> **EXERCISE DIRECTIONS**
Reproduce exactly the lines that run from the start of the records below to the line with "１年(生徒数), 五島: 17 -> 10", inclusive.

[Before-and-after change data]
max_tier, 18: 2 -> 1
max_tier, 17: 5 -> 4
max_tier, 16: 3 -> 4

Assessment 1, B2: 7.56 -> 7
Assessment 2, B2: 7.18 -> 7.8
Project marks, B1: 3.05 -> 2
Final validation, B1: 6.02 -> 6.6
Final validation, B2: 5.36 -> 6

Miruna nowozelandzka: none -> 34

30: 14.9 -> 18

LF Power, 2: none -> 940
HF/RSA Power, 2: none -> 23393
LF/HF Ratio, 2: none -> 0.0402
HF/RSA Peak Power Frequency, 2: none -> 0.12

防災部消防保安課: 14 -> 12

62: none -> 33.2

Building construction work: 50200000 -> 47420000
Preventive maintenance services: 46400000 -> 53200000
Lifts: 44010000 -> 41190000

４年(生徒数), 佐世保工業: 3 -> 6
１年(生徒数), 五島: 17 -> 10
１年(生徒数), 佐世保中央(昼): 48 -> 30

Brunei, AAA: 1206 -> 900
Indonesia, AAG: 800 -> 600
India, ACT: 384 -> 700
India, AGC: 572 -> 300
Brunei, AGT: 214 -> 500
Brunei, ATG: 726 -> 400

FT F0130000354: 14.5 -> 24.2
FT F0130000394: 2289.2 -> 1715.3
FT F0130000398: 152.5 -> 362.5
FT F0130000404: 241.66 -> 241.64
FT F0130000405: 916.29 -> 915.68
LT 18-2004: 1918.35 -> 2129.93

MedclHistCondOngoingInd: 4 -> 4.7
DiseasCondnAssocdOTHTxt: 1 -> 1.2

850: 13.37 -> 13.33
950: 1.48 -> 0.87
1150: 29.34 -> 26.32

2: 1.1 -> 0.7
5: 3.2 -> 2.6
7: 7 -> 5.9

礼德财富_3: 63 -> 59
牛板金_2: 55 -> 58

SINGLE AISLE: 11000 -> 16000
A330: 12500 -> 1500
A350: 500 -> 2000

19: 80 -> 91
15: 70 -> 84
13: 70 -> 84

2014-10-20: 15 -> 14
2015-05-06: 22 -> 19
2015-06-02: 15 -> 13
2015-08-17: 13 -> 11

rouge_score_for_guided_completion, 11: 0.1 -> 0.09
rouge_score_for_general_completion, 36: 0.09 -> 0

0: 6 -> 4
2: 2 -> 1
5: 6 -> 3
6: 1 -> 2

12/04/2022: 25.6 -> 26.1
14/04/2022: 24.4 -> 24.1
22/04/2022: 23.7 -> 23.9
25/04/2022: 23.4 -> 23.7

> **RESULT OF THE EXERCISE**
max_tier, 18: 2 -> 1
max_tier, 17: 5 -> 4
max_tier, 16: 3 -> 4

Assessment 1, B2: 7.56 -> 7
Assessment 2, B2: 7.18 -> 7.8
Project marks, B1: 3.05 -> 2
Final validation, B1: 6.02 -> 6.6
Final validation, B2: 5.36 -> 6

Miruna nowozelandzka: none -> 34

30: 14.9 -> 18

LF Power, 2: none -> 940
HF/RSA Power, 2: none -> 23393
LF/HF Ratio, 2: none -> 0.0402
HF/RSA Peak Power Frequency, 2: none -> 0.12

防災部消防保安課: 14 -> 12

62: none -> 33.2

Building construction work: 50200000 -> 47420000
Preventive maintenance services: 46400000 -> 53200000
Lifts: 44010000 -> 41190000

４年(生徒数), 佐世保工業: 3 -> 6
１年(生徒数), 五島: 17 -> 10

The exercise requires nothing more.